Forensically Relevant False Memories in the DRM Paradigm

SOARS Virtual Conference

Forensic interviews and eyewitness testimony clearly rely on memory. Because in 85% of criminal prosecutions there is no medical nor trace evidence, the burden is on what witnesses report hearing/seeing; thus memory is the evidence! However, cognitive frailties, including forgetting and retrieval failures, combined with misinformation threaten the accuracy and credibility of witnesses’ recollections. Overall, these factors foment illusory memories with serious consequences when forensic events are at issue. This observation tracks with false memory findings in a simple laboratory task, the Deese-Roediger-McDermott (DRM) Paradigm. Herein participants study word lists each containing thematically-related items converging upon a critical, non-presented, word. Consider Chair as the missing item for this list: table, sit, legs, couch etc. Subsequently, participants remember many presented words and with high frequency “recollect” the critical lure (e.g., Chair) as well. We examined “forensic” DRM materials exemplified by the list containing words related to Guilty, the non-presented word. Control and emotionally tinged, lists provided baselines for correct and incorrect recognition memory.
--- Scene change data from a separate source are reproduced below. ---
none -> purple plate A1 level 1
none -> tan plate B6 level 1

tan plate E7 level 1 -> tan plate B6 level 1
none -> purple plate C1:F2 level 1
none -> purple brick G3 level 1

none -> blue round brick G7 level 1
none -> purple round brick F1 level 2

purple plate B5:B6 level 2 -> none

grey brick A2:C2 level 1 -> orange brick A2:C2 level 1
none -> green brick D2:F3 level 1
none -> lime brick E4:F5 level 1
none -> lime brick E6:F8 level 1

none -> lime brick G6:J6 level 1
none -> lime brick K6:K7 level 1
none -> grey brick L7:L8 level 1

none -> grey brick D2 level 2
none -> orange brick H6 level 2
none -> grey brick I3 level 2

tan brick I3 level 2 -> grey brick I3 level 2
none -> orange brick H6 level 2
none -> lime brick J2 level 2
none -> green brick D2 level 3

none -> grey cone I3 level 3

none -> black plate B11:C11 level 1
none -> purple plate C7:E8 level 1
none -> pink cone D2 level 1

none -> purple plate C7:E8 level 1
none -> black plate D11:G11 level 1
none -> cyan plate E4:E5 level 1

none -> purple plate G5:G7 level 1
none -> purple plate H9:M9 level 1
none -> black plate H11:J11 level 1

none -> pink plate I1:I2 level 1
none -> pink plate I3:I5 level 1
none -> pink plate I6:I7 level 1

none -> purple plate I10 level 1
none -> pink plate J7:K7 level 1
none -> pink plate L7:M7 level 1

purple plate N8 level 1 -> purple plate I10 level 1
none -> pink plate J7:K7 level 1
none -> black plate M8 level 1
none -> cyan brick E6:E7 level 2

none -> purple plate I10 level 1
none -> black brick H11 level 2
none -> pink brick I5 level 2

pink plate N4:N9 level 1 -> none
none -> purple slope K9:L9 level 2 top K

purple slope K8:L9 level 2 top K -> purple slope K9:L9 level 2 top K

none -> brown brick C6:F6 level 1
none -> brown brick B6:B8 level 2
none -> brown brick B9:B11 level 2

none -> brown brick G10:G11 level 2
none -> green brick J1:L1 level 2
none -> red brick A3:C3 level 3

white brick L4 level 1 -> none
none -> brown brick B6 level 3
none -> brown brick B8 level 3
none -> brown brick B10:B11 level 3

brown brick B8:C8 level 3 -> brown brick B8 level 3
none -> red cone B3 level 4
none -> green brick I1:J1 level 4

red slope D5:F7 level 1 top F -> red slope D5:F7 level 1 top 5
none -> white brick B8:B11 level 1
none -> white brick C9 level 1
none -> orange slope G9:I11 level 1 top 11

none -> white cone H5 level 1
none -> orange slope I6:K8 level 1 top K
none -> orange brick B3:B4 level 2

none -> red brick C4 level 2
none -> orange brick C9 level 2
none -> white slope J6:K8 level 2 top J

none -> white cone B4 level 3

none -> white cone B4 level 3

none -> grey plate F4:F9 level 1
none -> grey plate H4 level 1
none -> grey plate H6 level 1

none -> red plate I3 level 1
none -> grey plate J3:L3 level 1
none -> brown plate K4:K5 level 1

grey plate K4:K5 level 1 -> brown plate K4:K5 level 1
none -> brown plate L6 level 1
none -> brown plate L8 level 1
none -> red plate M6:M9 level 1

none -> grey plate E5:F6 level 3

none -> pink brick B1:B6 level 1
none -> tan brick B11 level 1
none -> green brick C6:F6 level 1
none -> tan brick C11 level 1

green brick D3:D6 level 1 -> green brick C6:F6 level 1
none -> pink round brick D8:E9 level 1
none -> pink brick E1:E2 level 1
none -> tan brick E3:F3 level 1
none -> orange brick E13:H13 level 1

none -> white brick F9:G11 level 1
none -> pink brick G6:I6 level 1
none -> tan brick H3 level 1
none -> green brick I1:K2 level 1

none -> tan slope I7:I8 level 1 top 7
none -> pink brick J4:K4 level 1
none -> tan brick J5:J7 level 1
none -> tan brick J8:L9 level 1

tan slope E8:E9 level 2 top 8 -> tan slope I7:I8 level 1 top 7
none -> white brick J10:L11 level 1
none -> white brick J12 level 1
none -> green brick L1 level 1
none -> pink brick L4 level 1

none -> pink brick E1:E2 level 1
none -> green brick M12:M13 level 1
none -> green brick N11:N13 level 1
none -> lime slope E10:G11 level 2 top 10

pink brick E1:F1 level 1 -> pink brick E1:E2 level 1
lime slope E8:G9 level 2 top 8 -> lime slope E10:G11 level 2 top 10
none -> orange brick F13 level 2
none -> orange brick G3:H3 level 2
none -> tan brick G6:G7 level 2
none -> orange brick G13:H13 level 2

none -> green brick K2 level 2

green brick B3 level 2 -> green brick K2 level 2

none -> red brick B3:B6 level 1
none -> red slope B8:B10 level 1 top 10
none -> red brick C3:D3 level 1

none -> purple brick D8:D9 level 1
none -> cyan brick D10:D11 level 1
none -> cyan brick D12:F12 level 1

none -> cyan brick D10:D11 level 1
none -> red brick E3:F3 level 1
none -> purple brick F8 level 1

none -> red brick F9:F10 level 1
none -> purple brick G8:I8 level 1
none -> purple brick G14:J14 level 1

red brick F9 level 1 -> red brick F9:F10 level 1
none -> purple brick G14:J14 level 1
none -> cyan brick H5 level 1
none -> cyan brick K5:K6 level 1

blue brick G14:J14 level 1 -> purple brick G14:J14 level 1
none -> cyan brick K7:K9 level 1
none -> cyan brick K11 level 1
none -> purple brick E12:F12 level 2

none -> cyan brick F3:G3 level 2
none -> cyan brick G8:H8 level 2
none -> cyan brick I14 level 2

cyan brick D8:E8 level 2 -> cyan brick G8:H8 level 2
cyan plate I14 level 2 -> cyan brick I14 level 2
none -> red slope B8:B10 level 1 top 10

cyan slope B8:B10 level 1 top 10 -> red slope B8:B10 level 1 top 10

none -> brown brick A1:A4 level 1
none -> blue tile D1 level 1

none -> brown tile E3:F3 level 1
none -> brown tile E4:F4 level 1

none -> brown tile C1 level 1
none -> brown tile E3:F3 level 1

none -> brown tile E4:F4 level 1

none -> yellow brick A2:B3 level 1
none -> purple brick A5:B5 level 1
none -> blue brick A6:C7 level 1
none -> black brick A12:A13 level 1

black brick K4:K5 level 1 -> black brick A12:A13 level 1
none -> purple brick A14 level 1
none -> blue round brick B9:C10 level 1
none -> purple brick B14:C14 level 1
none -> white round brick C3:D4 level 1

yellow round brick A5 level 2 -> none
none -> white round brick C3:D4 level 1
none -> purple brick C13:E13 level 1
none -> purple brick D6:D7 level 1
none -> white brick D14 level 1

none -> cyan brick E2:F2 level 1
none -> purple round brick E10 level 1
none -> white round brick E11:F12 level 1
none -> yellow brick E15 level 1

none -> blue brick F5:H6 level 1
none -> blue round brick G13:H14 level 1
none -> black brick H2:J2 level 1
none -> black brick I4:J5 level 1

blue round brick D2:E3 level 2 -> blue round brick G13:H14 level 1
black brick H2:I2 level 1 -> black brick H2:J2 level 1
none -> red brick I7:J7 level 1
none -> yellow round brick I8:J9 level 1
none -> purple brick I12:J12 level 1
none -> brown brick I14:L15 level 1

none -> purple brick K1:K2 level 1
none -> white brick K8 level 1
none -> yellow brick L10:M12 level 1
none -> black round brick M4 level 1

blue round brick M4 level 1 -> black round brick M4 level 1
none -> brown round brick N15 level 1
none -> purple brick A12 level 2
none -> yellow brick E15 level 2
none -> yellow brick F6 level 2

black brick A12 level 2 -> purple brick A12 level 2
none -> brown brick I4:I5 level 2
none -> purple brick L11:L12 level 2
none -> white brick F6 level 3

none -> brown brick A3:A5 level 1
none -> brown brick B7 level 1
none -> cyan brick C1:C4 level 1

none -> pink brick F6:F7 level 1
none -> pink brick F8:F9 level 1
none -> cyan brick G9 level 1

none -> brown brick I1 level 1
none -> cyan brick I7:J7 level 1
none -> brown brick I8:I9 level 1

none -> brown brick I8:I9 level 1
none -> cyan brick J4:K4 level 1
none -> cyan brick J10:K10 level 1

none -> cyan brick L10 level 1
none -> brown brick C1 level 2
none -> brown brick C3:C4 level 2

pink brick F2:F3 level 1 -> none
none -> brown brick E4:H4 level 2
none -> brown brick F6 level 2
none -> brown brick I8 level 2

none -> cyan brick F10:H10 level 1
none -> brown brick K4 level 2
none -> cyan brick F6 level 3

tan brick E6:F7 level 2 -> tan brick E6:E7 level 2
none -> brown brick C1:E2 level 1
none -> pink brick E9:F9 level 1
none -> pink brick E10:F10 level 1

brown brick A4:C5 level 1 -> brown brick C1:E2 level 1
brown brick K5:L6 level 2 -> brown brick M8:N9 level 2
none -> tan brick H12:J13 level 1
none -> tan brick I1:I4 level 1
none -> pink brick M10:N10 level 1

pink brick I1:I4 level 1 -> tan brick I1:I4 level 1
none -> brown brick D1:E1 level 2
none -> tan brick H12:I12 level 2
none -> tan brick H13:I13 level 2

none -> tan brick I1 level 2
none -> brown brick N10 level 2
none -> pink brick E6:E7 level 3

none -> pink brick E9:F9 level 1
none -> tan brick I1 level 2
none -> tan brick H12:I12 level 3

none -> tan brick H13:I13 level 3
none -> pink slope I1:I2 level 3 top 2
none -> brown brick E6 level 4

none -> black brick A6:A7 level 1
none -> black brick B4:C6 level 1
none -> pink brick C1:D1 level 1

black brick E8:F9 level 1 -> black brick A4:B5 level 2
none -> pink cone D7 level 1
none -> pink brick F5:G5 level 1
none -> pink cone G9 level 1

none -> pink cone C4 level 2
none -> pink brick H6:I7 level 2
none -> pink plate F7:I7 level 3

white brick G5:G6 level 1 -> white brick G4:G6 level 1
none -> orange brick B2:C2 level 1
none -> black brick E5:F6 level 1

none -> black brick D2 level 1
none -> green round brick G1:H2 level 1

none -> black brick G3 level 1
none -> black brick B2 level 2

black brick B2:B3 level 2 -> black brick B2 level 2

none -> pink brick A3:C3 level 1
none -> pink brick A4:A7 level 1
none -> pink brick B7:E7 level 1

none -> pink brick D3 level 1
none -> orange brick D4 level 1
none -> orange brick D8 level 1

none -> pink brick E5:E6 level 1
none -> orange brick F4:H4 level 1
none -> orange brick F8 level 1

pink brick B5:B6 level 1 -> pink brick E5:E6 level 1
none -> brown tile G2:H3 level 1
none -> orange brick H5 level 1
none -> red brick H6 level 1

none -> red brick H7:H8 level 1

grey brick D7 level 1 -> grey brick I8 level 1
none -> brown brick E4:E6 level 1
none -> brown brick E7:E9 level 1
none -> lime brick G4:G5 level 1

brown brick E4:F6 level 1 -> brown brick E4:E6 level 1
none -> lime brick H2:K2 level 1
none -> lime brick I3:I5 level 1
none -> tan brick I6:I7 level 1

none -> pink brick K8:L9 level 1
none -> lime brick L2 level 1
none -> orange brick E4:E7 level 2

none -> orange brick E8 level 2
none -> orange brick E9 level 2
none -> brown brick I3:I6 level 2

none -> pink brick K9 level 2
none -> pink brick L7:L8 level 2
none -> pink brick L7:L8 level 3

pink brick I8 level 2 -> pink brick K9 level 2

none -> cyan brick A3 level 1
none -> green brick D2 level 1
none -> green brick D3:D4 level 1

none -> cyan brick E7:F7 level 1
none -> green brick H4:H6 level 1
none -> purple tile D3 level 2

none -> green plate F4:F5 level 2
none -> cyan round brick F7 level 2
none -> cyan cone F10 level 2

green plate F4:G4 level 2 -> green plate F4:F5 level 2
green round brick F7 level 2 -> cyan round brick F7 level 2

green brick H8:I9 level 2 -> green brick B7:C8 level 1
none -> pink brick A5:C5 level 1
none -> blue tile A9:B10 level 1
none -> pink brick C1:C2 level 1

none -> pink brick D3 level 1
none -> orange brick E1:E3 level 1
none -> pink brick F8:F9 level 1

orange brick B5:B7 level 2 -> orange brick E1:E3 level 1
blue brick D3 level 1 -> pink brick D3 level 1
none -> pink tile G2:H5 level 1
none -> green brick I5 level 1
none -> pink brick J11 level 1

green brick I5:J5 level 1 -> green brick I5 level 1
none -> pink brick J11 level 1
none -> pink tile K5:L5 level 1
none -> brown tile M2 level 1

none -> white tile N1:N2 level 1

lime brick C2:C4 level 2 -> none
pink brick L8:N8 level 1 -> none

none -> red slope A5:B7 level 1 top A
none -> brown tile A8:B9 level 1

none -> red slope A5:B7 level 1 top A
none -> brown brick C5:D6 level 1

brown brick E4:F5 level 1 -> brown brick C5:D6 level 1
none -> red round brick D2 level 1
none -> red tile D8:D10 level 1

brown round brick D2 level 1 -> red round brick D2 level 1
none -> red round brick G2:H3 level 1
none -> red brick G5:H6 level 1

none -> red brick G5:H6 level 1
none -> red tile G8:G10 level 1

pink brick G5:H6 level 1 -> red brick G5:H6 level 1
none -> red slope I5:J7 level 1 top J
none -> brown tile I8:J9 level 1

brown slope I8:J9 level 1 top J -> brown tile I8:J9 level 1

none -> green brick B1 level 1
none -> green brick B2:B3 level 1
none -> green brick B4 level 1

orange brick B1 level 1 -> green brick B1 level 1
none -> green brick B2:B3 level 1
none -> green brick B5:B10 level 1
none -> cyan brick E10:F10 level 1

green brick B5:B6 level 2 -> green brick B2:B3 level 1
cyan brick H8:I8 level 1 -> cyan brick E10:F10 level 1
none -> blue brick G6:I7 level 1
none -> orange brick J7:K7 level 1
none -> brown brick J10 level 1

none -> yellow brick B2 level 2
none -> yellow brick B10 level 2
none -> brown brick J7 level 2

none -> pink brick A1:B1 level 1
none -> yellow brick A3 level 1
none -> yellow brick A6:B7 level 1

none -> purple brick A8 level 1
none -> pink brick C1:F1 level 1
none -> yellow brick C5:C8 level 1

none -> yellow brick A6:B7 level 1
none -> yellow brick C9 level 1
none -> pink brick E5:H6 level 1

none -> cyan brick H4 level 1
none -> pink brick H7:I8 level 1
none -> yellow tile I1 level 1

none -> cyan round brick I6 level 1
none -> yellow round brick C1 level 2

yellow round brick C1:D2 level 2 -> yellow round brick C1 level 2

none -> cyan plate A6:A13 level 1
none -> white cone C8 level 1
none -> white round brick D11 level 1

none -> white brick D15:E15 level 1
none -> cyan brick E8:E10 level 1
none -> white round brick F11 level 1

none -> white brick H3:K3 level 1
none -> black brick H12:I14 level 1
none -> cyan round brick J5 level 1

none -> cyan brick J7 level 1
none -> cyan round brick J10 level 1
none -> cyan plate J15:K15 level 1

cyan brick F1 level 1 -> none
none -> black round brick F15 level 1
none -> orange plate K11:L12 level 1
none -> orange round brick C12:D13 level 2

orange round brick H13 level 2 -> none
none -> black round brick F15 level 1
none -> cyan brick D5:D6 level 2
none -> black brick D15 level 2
True memory averaged 63%, yet critical item false memory was higher at 67%, a common outcome. Correct memory for forensic lists (62%) was comparable to control (66%) and emotional (57%) lists. All list types produced substantial levels of false memory, with control/emotional at 72% and forensic “only” at 58% revealing that legal material is not immune to the false memory effect. We also report a recall experiment and then discuss forensic implications of DRM experiments, arguments bolstered because our results are grounded on stimuli relevant to criminal justice.